Introducción
Construimos esta lámpara halógena IR pensando específicamente en los sistemas de calefacción industrial de Monforts. Se trata de un calentador de alto rendimiento que puede reemplazar fácilmente a las lámparas estándar utilizadas en las líneas de acabado y secado de textiles. ¿Cuál es su principal ventaja? Proporciona calor de forma rápida y constante, incluso cuando la máquina no deja de funcionar.
¿Qué la hace funcional?
Esta lámpara funciona a 400V y 2500W, lo que significa que genera una gran cantidad de calor en un tubo de 300 mm. Esa densidad de potencia permite alcanzar altas velocidades de producción sin necesidad de utilizar una máquina más grande. Además, la tensión de 400V es compatible con la configuración eléctrica que ya tienen la mayoría de las plantas industriales, por lo que no hay necesidad de preocuparse por los cables o por la corriente consumida.
Diseñada para ser fiable
En su interior, el revestimiento de cuarzo del ciclo halógeno garantiza una temperatura constante durante toda la vida útil de la lámpara. No hay oscurecimiento ni variaciones en la temperatura. Se obtiene un rendimiento térmico consistente, turno tras turno, con una temperatura de color estable. El conector R7s es ideal para este tipo de lámparas, ya que proporciona una conexión mecánica y eléctrica sólida que puede resistir las vibraciones y los cambios constantes de temperatura.
En la línea de producción, donde realmente importa
En las líneas de producción de Monforts, se necesita un calentamiento rápido y constante, además de una instalación sencilla. Esta lámpra cumple perfectamente con esos requisitos: se enciende al instante, mantiene una temperatura constante y puede reemplazar fácilmente a las lámparas originales.

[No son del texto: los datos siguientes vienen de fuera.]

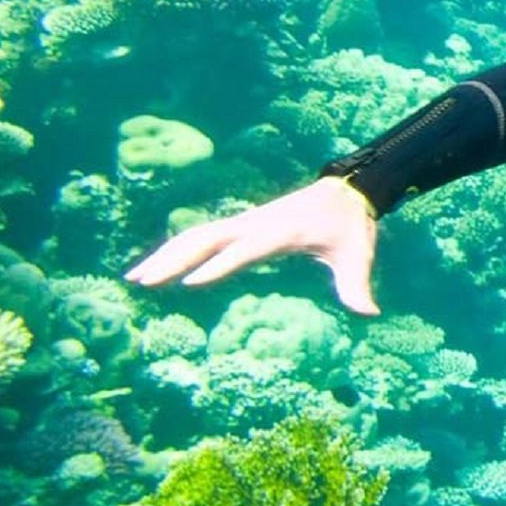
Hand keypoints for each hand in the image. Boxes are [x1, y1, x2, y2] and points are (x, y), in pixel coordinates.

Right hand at [124, 175, 381, 315]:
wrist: (347, 192)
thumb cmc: (350, 227)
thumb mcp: (357, 256)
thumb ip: (357, 286)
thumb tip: (370, 313)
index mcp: (281, 232)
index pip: (245, 251)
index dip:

Y nosotros nos hacemos responsables de ello: si nuestra lámpara no logra igualar el rendimiento térmico de la lámpara actual utilizada en su máquina, le reembolsaremos la diferencia de precio.
Un consejo práctico: Dada la alta densidad de potencia de 2500W, es necesario contar con un sistema de refrigeración adecuado y una alineación correcta del reflector. Si se definen bien estos parámetros desde el principio, la lámpara mantendrá una temperatura constante, día tras día. La diseñamos para soportar todo ese calor, literalmente.